Pour Steve Bossart, les plans sociaux font partie de la légende familiale. Ceux des mines, où son grand-père a passé sa vie. Ceux de l'automobile, où son père était ouvrier.
A 35 ans, le jeune maire de Billy-Berclau (Pas-de-Calais) se démène pour que la troisième "révolution industrielle" s'installe sur sa commune, autour des batteries électriques qui vont permettre aux véhicules de ne plus émettre de CO2.
Le cheveu en brosse et l'oeil juvénile, il multiplie les rencontres avec des industriels à la recherche de foncier, à qui il déroule le tapis rouge pour qu'ils s'installent sur sa commune.
Lui n'a pas travaillé à l'usine, mais ce professeur de musique à l'air sage porte l'héritage familial de deux grandes vagues d'industrialisation et de désindustrialisation qui ont frappé le nord de la France depuis le début du 20e siècle.
Presque comme une rédemption climatique sur un territoire balafré par les marques de l'exploitation des énergies fossiles, son rêve est de créer une "vallée de l'électrique" entre un chevalement de puits de mine abandonné, un terril transformé en piste de ski et des logements ouvriers (corons) réhabilités en gîtes de vacances.
Sur la cheminée de la petite maison de mineur où habite sa grand-mère à Billy-Berclau, une lampe-tempête trône au milieu des bibelots en porcelaine. Son grand-père, décédé en 1991 d'une maladie des poumons, l'utilisait pour descendre au fonds, comme quatre générations de mineurs avant lui, dont certains venaient de Westphalie ou de Pologne.
A quelques encablures de la maison, un grand panneau blanc portant l'inscription "permis de démolition" barre l'entrée de la Française de Mécanique.
L'usine a ouvert en 1969 à Douvrin. Mais une grande partie de ses 460 hectares s'étend sur la commune de Billy-Berclau. "En début de carrière, à la chaîne, et en poste de nuit, mon père y gagnait plus que mon grand-père à la mine en fin de carrière" confie le jeune élu à l'AFP.
Quelques centaines d'ouvriers continuent de travailler sur le site, propriété du groupe automobile Stellantis (Peugeot, Citroën, Fiat..). Au pic de son activité, 6.000 salariés y produisaient des boîtes de vitesse.
Depuis octobre, les pelleteuses travaillent. Des bâtiments entiers sont déchiquetés. "C'est un crève-coeur pour certains de mes administrés de voir cette démolition, car ils ont donné 40 ans de leur vie à cette usine", relève M. Bossart.
S'il juge les normes européennes d'émissions de CO2 responsables du déclin de l'usine, il mise aussi sur le climat pour relancer l'économie locale.

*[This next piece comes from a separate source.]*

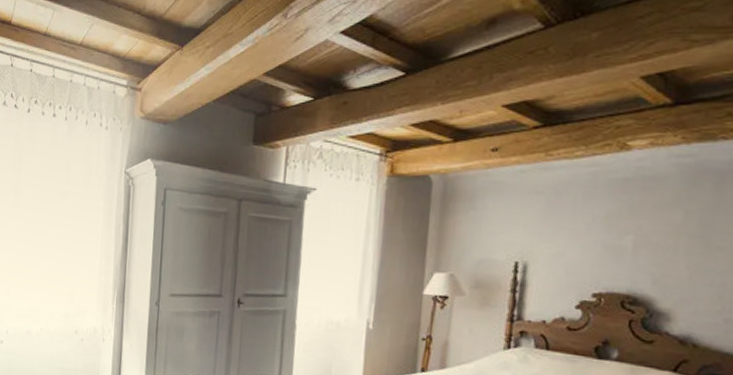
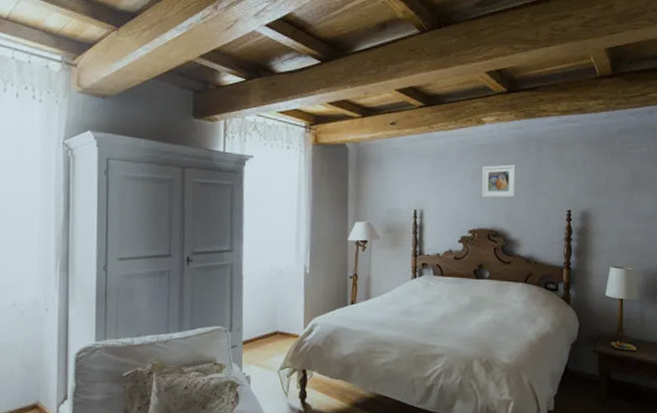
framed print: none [616,206,676,253] -> present [481,164,516,198]

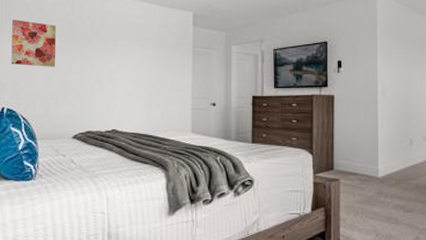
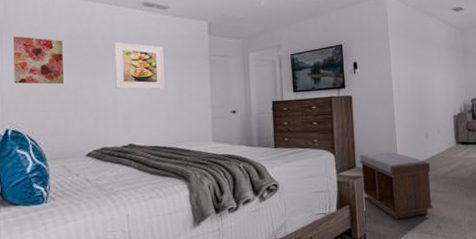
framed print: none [102,30,149,78] -> present [113,42,164,90]
bench: none [338,155,414,226] -> present [359,151,434,219]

"Nous nous apprêtons à accueillir dès 2023 la première gigafactory de batteries électriques" en France, "qui va venir s'implanter à l'endroit même où il y a 50 ans on avait implanté la Française de mécanique" dit-il.
- Attirer des "gros poissons" -
Toute son énergie est consacrée à attirer des start-up, écoles d'ingénieurs ou sous-traitants autour de cette usine, construite par le consortium ACC (Automotive Cells Company).
Pour ce jeune élu socialiste, entré au conseil municipal à 21 ans, qui en est déjà à son troisième mandat, la croisade c'est l'emploi. Sa commune compte 18% de chômeurs. Avec son corollaire, la lutte contre les votes extrêmes, dans une région où le Rassemblement national s'est enraciné grâce à la fermeture des usines.
"Ici il y a 35 zones d'activités, on doit être des facilitateurs -on est d'abord des aménageurs - pour accueillir l'industrie" via des "projets innovants", "des académies d'entrepreneuriat": Si on veut réindustrialiser, "il faut être prêt".
Et il est prêt. Pour attirer les investissements, il propose des sites "clés en main". Les fouilles préventives archéologiques ont été faites, les démarches administratives sont plus rapides, dans l'espoir d'attirer un "gros poisson" industriel.
"Il y a quelques années nous n'avions que des demandes de centres logistiques qui amènent peu d'emploi". Avec l'arrivée des batteries "ça commence à changer" dit-il.
A Bruay, sa collectivité finance aussi un centre de recherche sur les moteurs, transformé à grande vitesse en centre d'essai pour tester la résistance des batteries.
Comme "d'anciens mineurs avaient été reconvertis dans les fonderies automobiles", une poignée de salariés de la Française de Mécanique "sont aussi en formation" dans un autre centre de recherche sur le moteur électrique, dit M. Bossart.
"C'est le basculement de tout un microcosme local" se réjouit-il, "on a l'impression que les mines étaient il y a deux siècles, mais c'était il y a 50 ans, c'est court".